Except for the pictures, output the records in full and exactly.

START Recorded data

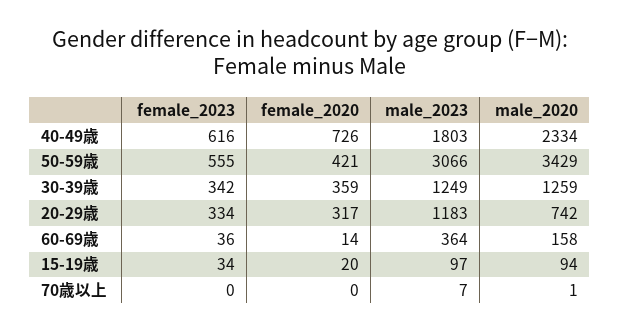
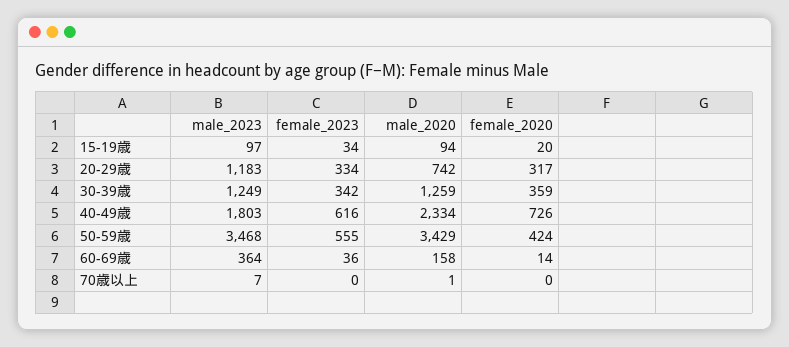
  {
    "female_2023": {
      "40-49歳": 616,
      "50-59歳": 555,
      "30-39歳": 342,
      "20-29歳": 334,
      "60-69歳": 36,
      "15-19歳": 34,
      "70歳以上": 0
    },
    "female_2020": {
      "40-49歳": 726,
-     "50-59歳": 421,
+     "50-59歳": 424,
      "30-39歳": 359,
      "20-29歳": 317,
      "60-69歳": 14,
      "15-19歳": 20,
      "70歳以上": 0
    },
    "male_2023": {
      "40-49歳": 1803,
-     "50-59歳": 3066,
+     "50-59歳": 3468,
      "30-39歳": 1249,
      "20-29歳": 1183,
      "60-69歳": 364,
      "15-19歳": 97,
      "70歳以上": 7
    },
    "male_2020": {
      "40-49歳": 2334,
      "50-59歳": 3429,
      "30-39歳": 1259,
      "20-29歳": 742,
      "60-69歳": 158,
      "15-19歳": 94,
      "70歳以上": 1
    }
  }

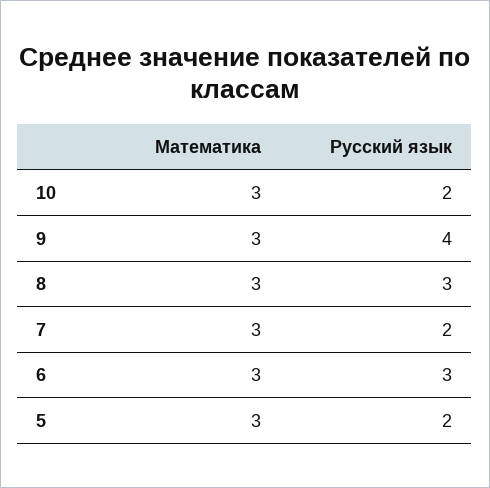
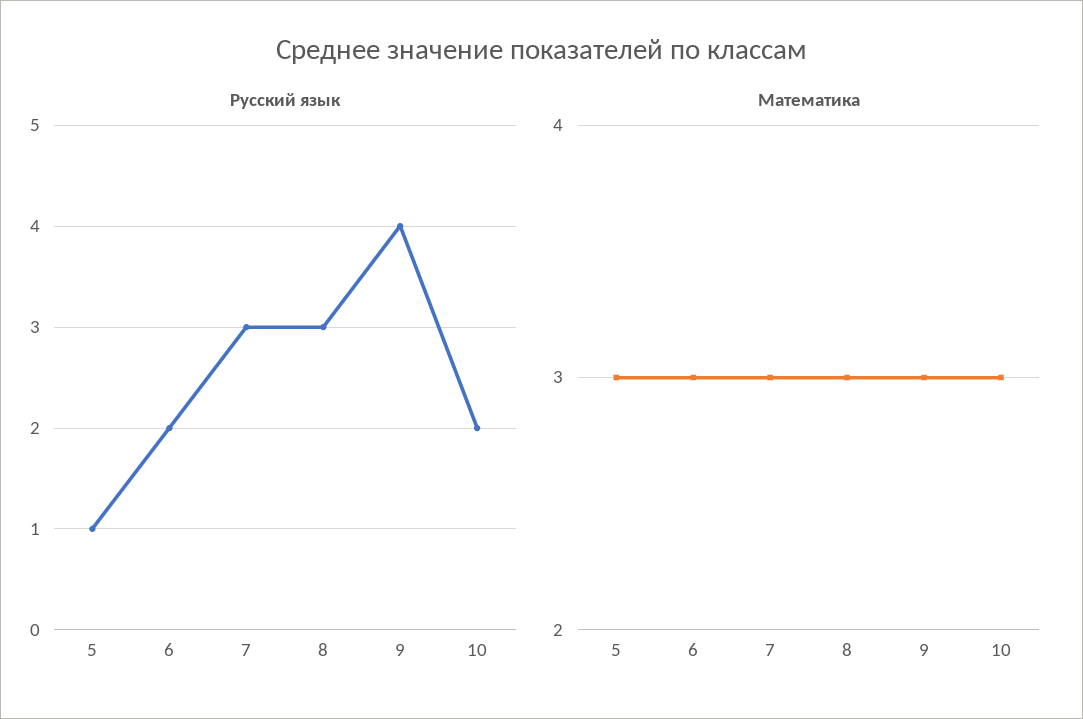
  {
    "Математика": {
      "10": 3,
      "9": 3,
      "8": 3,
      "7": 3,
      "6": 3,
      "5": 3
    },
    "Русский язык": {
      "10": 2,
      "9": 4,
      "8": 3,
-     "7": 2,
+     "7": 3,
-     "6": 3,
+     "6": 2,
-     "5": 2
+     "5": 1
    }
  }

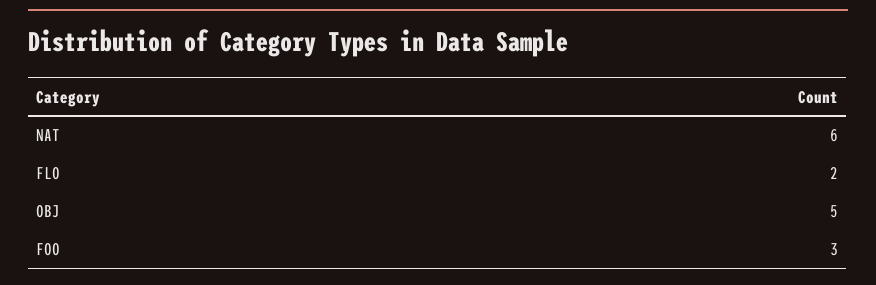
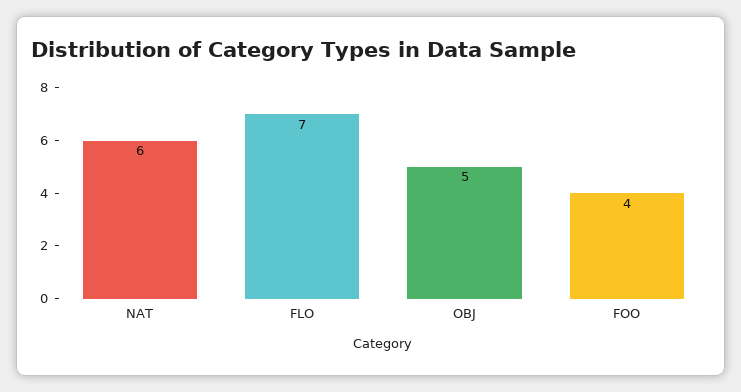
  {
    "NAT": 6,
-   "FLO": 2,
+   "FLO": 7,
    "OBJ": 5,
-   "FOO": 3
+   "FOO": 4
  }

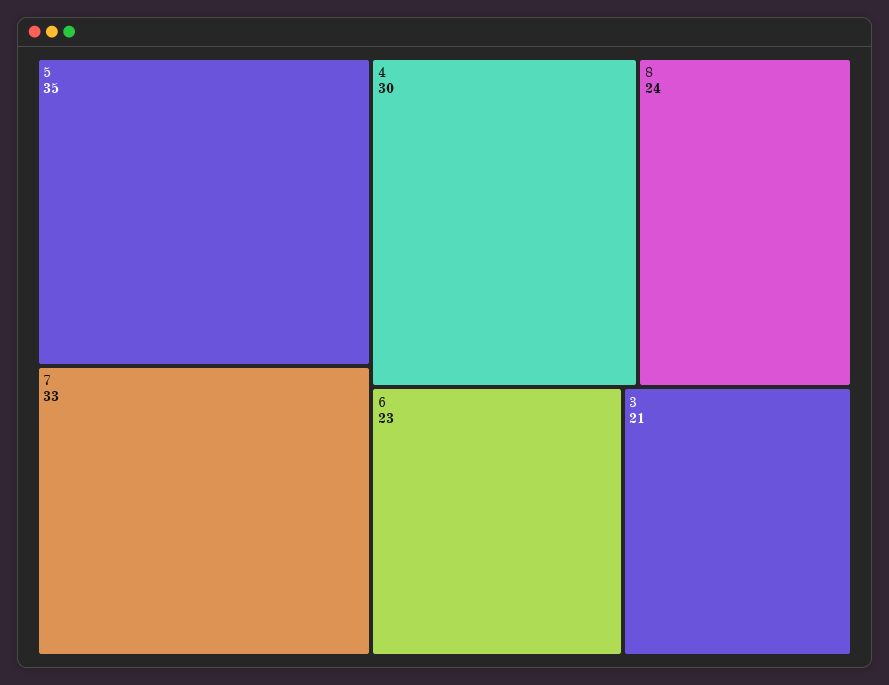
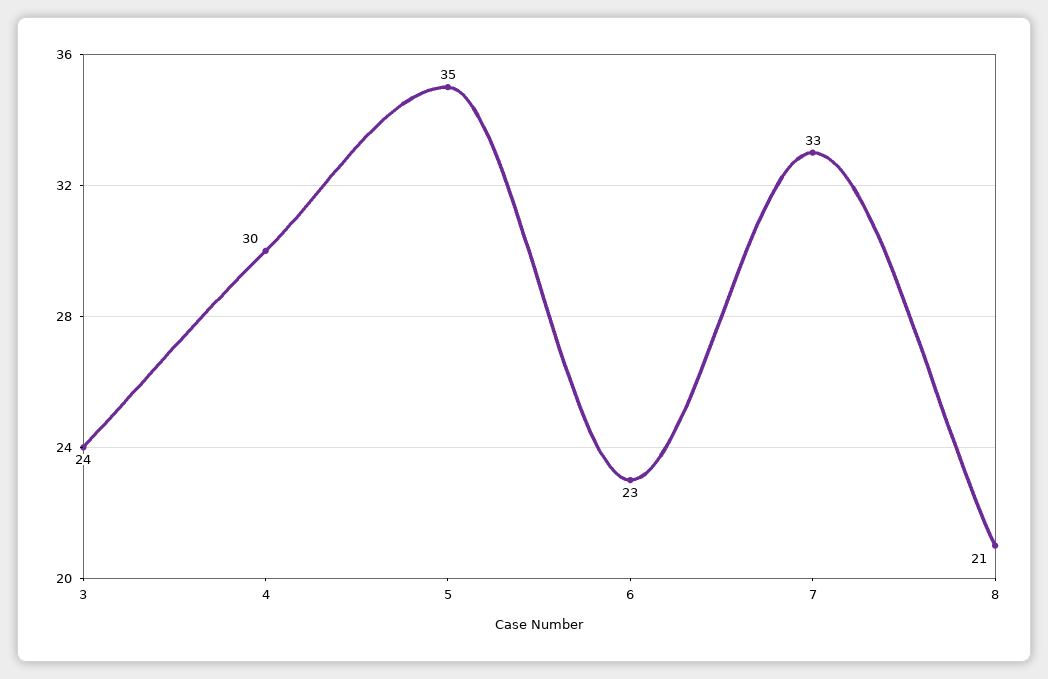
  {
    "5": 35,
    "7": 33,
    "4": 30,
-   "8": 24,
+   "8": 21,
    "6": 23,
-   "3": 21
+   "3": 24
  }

END Recorded data

→ Answer space
  {
    "female_2023": {
      "40-49歳": 616,
      "50-59歳": 555,
      "30-39歳": 342,
      "20-29歳": 334,
      "60-69歳": 36,
      "15-19歳": 34,
      "70歳以上": 0
    },
    "female_2020": {
      "40-49歳": 726,
-     "50-59歳": 421,
+     "50-59歳": 424,
      "30-39歳": 359,
      "20-29歳": 317,
      "60-69歳": 14,
      "15-19歳": 20,
      "70歳以上": 0
    },
    "male_2023": {
      "40-49歳": 1803,
-     "50-59歳": 3066,
+     "50-59歳": 3468,
      "30-39歳": 1249,
      "20-29歳": 1183,
      "60-69歳": 364,
      "15-19歳": 97,
      "70歳以上": 7
    },
    "male_2020": {
      "40-49歳": 2334,
      "50-59歳": 3429,
      "30-39歳": 1259,
      "20-29歳": 742,
      "60-69歳": 158,
      "15-19歳": 94,
      "70歳以上": 1
    }
  }

  {
    "Математика": {
      "10": 3,
      "9": 3,
      "8": 3,
      "7": 3,
      "6": 3,
      "5": 3
    },
    "Русский язык": {
      "10": 2,
      "9": 4,
      "8": 3,
-     "7": 2,
+     "7": 3,
-     "6": 3,
+     "6": 2,
-     "5": 2
+     "5": 1
    }
  }

  {
    "NAT": 6,
-   "FLO": 2,
+   "FLO": 7,
    "OBJ": 5,
-   "FOO": 3
+   "FOO": 4
  }

  {
    "5": 35,
    "7": 33,
    "4": 30,
-   "8": 24,
+   "8": 21,
    "6": 23,
-   "3": 21
+   "3": 24
  }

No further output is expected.